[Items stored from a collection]
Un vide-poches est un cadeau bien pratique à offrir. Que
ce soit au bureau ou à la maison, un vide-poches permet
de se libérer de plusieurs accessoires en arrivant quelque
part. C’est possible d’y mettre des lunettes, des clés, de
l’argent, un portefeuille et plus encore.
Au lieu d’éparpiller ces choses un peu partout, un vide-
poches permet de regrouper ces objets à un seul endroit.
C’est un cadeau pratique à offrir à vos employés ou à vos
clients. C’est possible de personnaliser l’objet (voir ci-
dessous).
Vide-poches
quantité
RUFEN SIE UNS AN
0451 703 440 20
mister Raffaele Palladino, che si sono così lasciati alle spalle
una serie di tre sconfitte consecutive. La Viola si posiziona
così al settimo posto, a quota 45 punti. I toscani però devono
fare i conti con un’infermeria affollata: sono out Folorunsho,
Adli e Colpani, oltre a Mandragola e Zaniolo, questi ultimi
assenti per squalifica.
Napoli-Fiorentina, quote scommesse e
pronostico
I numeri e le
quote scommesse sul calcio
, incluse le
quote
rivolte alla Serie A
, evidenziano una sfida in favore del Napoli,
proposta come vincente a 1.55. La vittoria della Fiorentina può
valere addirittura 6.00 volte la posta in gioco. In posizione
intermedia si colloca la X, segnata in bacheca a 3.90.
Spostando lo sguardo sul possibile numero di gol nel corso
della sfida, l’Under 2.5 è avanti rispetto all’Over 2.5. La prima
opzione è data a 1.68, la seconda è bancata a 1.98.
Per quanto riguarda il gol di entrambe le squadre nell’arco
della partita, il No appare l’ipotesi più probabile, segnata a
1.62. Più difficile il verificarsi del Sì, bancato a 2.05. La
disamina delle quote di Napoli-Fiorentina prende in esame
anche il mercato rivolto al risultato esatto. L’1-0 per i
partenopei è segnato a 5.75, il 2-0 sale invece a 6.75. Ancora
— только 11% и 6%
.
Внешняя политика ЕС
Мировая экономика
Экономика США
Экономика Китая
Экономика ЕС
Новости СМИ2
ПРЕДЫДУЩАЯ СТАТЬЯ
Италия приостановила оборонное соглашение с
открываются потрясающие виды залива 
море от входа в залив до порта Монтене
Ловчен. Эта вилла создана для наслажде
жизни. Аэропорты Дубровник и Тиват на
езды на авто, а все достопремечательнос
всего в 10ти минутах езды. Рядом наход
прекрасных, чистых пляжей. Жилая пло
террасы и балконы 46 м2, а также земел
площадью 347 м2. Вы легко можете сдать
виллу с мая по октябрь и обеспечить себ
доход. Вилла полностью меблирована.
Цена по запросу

Exercise: Can you repeat the lines of the listing, word for word, from the very first line through the line containing "anche il mercato", both ends included?

Output for this task:
Un vide-poches est un cadeau bien pratique à offrir. Que
ce soit au bureau ou à la maison, un vide-poches permet
de se libérer de plusieurs accessoires en arrivant quelque
part. C’est possible d’y mettre des lunettes, des clés, de
l’argent, un portefeuille et plus encore.
Au lieu d’éparpiller ces choses un peu partout, un vide-
poches permet de regrouper ces objets à un seul endroit.
C’est un cadeau pratique à offrir à vos employés ou à vos
clients. C’est possible de personnaliser l’objet (voir ci-
dessous).
Vide-poches
quantité
RUFEN SIE UNS AN
0451 703 440 20
mister Raffaele Palladino, che si sono così lasciati alle spalle
una serie di tre sconfitte consecutive. La Viola si posiziona
così al settimo posto, a quota 45 punti. I toscani però devono
fare i conti con un’infermeria affollata: sono out Folorunsho,
Adli e Colpani, oltre a Mandragola e Zaniolo, questi ultimi
assenti per squalifica.
Napoli-Fiorentina, quote scommesse e
pronostico
I numeri e le
quote scommesse sul calcio
, incluse le
quote
rivolte alla Serie A
, evidenziano una sfida in favore del Napoli,
proposta come vincente a 1.55. La vittoria della Fiorentina può
valere addirittura 6.00 volte la posta in gioco. In posizione
intermedia si colloca la X, segnata in bacheca a 3.90.
Spostando lo sguardo sul possibile numero di gol nel corso
della sfida, l’Under 2.5 è avanti rispetto all’Over 2.5. La prima
opzione è data a 1.68, la seconda è bancata a 1.98.
Per quanto riguarda il gol di entrambe le squadre nell’arco
della partita, il No appare l’ipotesi più probabile, segnata a
1.62. Più difficile il verificarsi del Sì, bancato a 2.05. La
disamina delle quote di Napoli-Fiorentina prende in esame
anche il mercato rivolto al risultato esatto. L’1-0 per i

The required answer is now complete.